Eventually we'll face the fact cores won't get any faster and that even phones will have a dozen of them.

Porting our code to run well on such machines is a bet people should start making.


... or a bet that vendors should start making.

Intel could sell bottom bin Xeon Phi chips as development systems. I don't care if half the cores have failed testing and are masked off or it won't run at full speed.


I would love if they did that.

Developers always have the computers of the future on their desks. If Intel wants Phi to be part of that future, they'd better put them on developers' desks.

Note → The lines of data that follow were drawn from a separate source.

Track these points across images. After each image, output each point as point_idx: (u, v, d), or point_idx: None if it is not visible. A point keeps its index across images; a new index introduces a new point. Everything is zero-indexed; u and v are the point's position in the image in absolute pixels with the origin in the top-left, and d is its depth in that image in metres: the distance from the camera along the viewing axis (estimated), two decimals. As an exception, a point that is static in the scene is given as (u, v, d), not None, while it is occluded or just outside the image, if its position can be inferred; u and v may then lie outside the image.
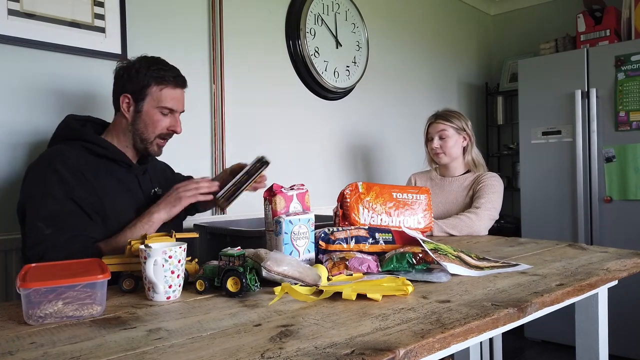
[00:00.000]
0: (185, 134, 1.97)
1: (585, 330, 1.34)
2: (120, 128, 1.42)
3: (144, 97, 1.38)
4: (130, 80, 1.37)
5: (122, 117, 1.41)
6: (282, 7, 2.41)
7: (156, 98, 1.39)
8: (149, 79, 1.37)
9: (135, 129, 1.40)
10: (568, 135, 2.96)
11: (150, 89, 1.38)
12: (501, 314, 0.83)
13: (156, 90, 1.38)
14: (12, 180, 1.58)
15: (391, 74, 3.04)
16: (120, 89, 1.39)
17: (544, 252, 1.44)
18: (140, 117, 1.39)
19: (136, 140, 1.42)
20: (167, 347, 0.70)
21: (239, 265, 0.98)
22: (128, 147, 1.43)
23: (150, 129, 1.40)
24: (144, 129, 1.40)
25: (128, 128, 1.41)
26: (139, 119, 1.39)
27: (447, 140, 2.08)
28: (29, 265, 0.96)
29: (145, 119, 1.39)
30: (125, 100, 1.38)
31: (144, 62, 1.39)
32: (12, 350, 0.71)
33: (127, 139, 1.42)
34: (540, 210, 3.10)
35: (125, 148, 1.43)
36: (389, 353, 0.66)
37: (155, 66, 1.39)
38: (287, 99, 2.43)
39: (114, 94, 1.42)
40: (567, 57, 2.98)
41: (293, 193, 1.29)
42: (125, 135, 1.42)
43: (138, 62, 1.40)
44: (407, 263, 1.13)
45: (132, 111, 1.39)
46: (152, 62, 1.40)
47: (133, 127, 1.40)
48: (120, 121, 1.42)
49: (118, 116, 1.42)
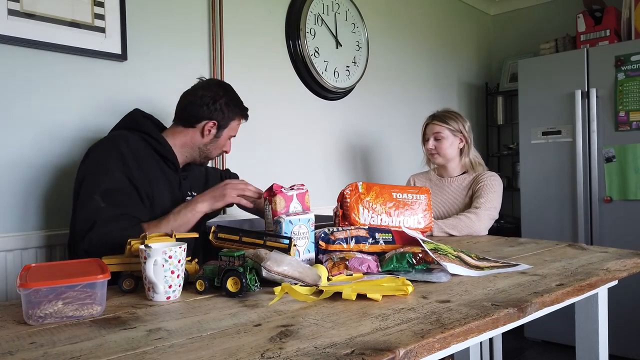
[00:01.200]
0: (185, 134, 1.98)
1: (585, 330, 1.34)
2: (189, 140, 1.54)
3: (226, 127, 1.56)
4: (218, 111, 1.52)
5: (197, 134, 1.53)
6: (282, 7, 2.41)
7: (233, 128, 1.59)
8: (235, 114, 1.57)
9: (207, 149, 1.56)
10: (568, 135, 2.96)
11: (233, 122, 1.57)
12: (501, 314, 0.83)
13: (235, 123, 1.59)
14: (7, 182, 1.58)
15: (391, 74, 3.04)
16: (208, 115, 1.52)
17: (544, 252, 1.44)
18: (217, 142, 1.56)
19: (201, 156, 1.58)
20: (167, 347, 0.70)
21: (239, 265, 0.98)
22: (184, 156, 1.56)
23: (217, 151, 1.60)
24: (213, 150, 1.58)
25: (199, 145, 1.55)
26: (214, 143, 1.56)
27: (442, 142, 2.08)
28: (28, 265, 0.96)
29: (220, 144, 1.58)
30: (210, 126, 1.53)
31: (229, 94, 1.56)
32: (12, 350, 0.71)
33: (190, 150, 1.56)
34: (540, 210, 3.10)
35: (181, 154, 1.55)
36: (389, 353, 0.66)
37: (238, 101, 1.59)
38: (287, 99, 2.43)
39: (196, 113, 1.52)
40: (567, 57, 2.98)
41: (293, 193, 1.29)
42: (192, 148, 1.55)
43: (225, 92, 1.55)
44: (407, 263, 1.13)
45: (212, 135, 1.54)
46: (235, 96, 1.58)
47: (205, 147, 1.56)
48: (193, 137, 1.54)
49: (190, 130, 1.53)
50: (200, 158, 1.59)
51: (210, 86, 1.55)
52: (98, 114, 1.76)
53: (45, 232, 1.63)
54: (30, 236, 1.59)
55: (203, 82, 1.58)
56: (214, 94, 1.52)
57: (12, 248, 1.56)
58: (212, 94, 1.52)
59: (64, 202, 1.67)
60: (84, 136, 1.73)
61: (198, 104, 1.52)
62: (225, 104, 1.53)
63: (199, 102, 1.52)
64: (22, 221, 1.60)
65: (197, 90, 1.54)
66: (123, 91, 1.83)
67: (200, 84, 1.57)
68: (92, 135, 1.73)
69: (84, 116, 1.73)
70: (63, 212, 1.66)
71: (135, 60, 1.85)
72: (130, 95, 1.84)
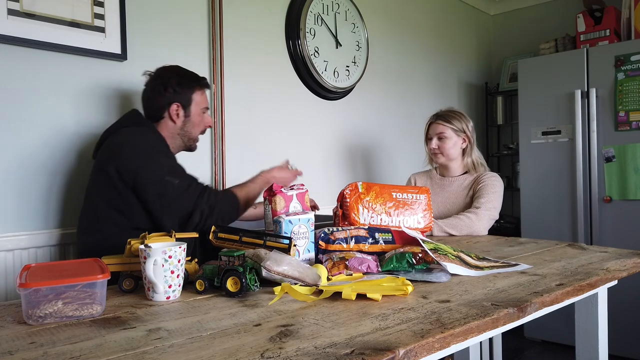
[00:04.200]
0: (185, 133, 1.98)
1: (585, 330, 1.34)
2: (166, 132, 1.58)
3: (190, 103, 1.59)
4: (173, 93, 1.56)
5: (168, 122, 1.58)
6: (282, 7, 2.41)
7: (198, 102, 1.61)
8: (191, 88, 1.59)
9: (185, 131, 1.60)
10: (568, 135, 2.96)
11: (194, 95, 1.60)
12: (501, 314, 0.83)
13: (197, 95, 1.61)
14: (8, 182, 1.58)
15: (391, 73, 3.04)
16: (167, 100, 1.56)
17: (543, 252, 1.44)
18: (190, 120, 1.60)
19: (184, 140, 1.62)
20: (167, 347, 0.70)
21: (239, 265, 0.98)
22: (173, 149, 1.61)
23: (197, 128, 1.63)
24: (192, 129, 1.61)
25: (176, 131, 1.59)
26: (188, 123, 1.60)
27: (446, 142, 2.08)
28: (28, 265, 0.96)
29: (193, 121, 1.61)
30: (174, 109, 1.57)
31: (178, 72, 1.59)
32: (12, 350, 0.71)
33: (172, 141, 1.60)
34: (540, 210, 3.10)
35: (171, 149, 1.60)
36: (389, 353, 0.66)
37: (190, 75, 1.61)
38: (286, 99, 2.43)
39: (157, 104, 1.57)
40: (567, 57, 2.97)
41: (293, 193, 1.29)
42: (173, 138, 1.60)
43: (173, 73, 1.58)
44: (407, 263, 1.13)
45: (181, 116, 1.58)
46: (185, 71, 1.61)
47: (183, 130, 1.60)
48: (165, 126, 1.58)
49: (163, 122, 1.58)
50: (186, 142, 1.63)
51: (156, 75, 1.59)
52: (98, 114, 1.76)
53: (45, 232, 1.63)
54: (31, 236, 1.59)
55: (150, 76, 1.60)
56: (162, 80, 1.56)
57: (12, 248, 1.56)
58: (160, 80, 1.57)
59: (64, 202, 1.67)
60: (84, 136, 1.73)
61: (153, 96, 1.57)
62: (176, 83, 1.56)
63: (153, 94, 1.57)
64: (22, 221, 1.60)
65: (147, 85, 1.60)
66: (123, 91, 1.83)
67: (148, 79, 1.60)
68: (92, 135, 1.73)
69: (84, 116, 1.73)
70: (63, 211, 1.66)
71: (135, 60, 1.85)
72: (130, 95, 1.84)
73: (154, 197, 1.38)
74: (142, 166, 1.39)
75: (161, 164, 1.41)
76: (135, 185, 1.38)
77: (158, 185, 1.37)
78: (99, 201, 1.42)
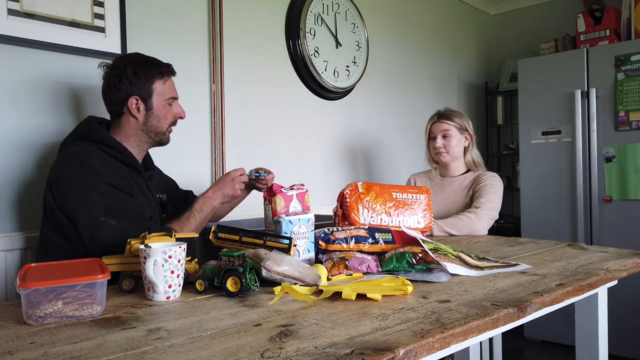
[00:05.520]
0: (185, 134, 1.98)
1: (585, 330, 1.34)
2: (129, 129, 1.44)
3: (151, 95, 1.43)
4: (129, 84, 1.40)
5: (129, 118, 1.43)
6: (282, 7, 2.41)
7: (161, 92, 1.44)
8: (151, 77, 1.42)
9: (148, 126, 1.45)
10: (568, 135, 2.96)
11: (155, 85, 1.43)
12: (501, 314, 0.83)
13: (159, 85, 1.44)
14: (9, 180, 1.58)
15: (391, 73, 3.04)
16: (124, 94, 1.40)
17: (543, 252, 1.44)
18: (153, 113, 1.44)
19: (150, 135, 1.47)
20: (167, 347, 0.70)
21: (239, 265, 0.98)
22: (137, 147, 1.47)
23: (163, 122, 1.47)
24: (157, 123, 1.46)
25: (140, 127, 1.44)
26: (151, 116, 1.44)
27: (450, 140, 2.09)
28: (28, 265, 0.96)
29: (157, 114, 1.45)
30: (133, 102, 1.41)
31: (135, 61, 1.43)
32: (12, 350, 0.71)
33: (137, 139, 1.46)
34: (540, 210, 3.10)
35: (134, 148, 1.46)
36: (389, 353, 0.66)
37: (149, 63, 1.44)
38: (287, 99, 2.43)
39: (114, 99, 1.42)
40: (567, 57, 2.97)
41: (293, 193, 1.30)
42: (137, 134, 1.45)
43: (129, 62, 1.42)
44: (407, 263, 1.13)
45: (142, 110, 1.43)
46: (143, 59, 1.44)
47: (146, 125, 1.45)
48: (127, 122, 1.44)
49: (124, 118, 1.44)
50: (153, 137, 1.47)
51: (113, 66, 1.43)
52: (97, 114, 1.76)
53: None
54: (31, 236, 1.59)
55: (107, 67, 1.46)
56: (118, 71, 1.40)
57: (12, 248, 1.56)
58: (116, 71, 1.41)
59: (64, 202, 1.67)
60: (84, 136, 1.73)
61: (110, 89, 1.42)
62: (133, 74, 1.39)
63: (109, 87, 1.42)
64: (22, 221, 1.60)
65: (104, 78, 1.44)
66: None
67: (105, 71, 1.45)
68: (92, 135, 1.73)
69: (84, 115, 1.73)
70: (63, 212, 1.66)
71: (135, 60, 1.85)
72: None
73: (88, 237, 1.24)
74: (76, 201, 1.25)
75: (96, 202, 1.24)
76: (69, 219, 1.27)
77: (91, 226, 1.23)
78: (46, 225, 1.34)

Considering that even my far-from-flagship phone has an eight-core processor, I wouldn't be surprised to see a 12-core in the near future.

Sure, but that's more like dual-quad (since no one uses Asymmetrical MultiProcessing).

Which is also another bet people should start making.

Most of the time, my laptop is doing workloads that would leave an Atom bored to death, but when I need it, I sure love those i7 cores.

I would gladly sacrifice one i7 core for 4 Atom ones, provided the OS knew what to do with them.


Yeah, it's a latency vs power vs parallelism issue

This is one reason why WinRT initially only had async APIs.

Wasn't Phi more of an HPC/machine learning solution, not a server solution?

I don't think they target the same kind of applications anyway.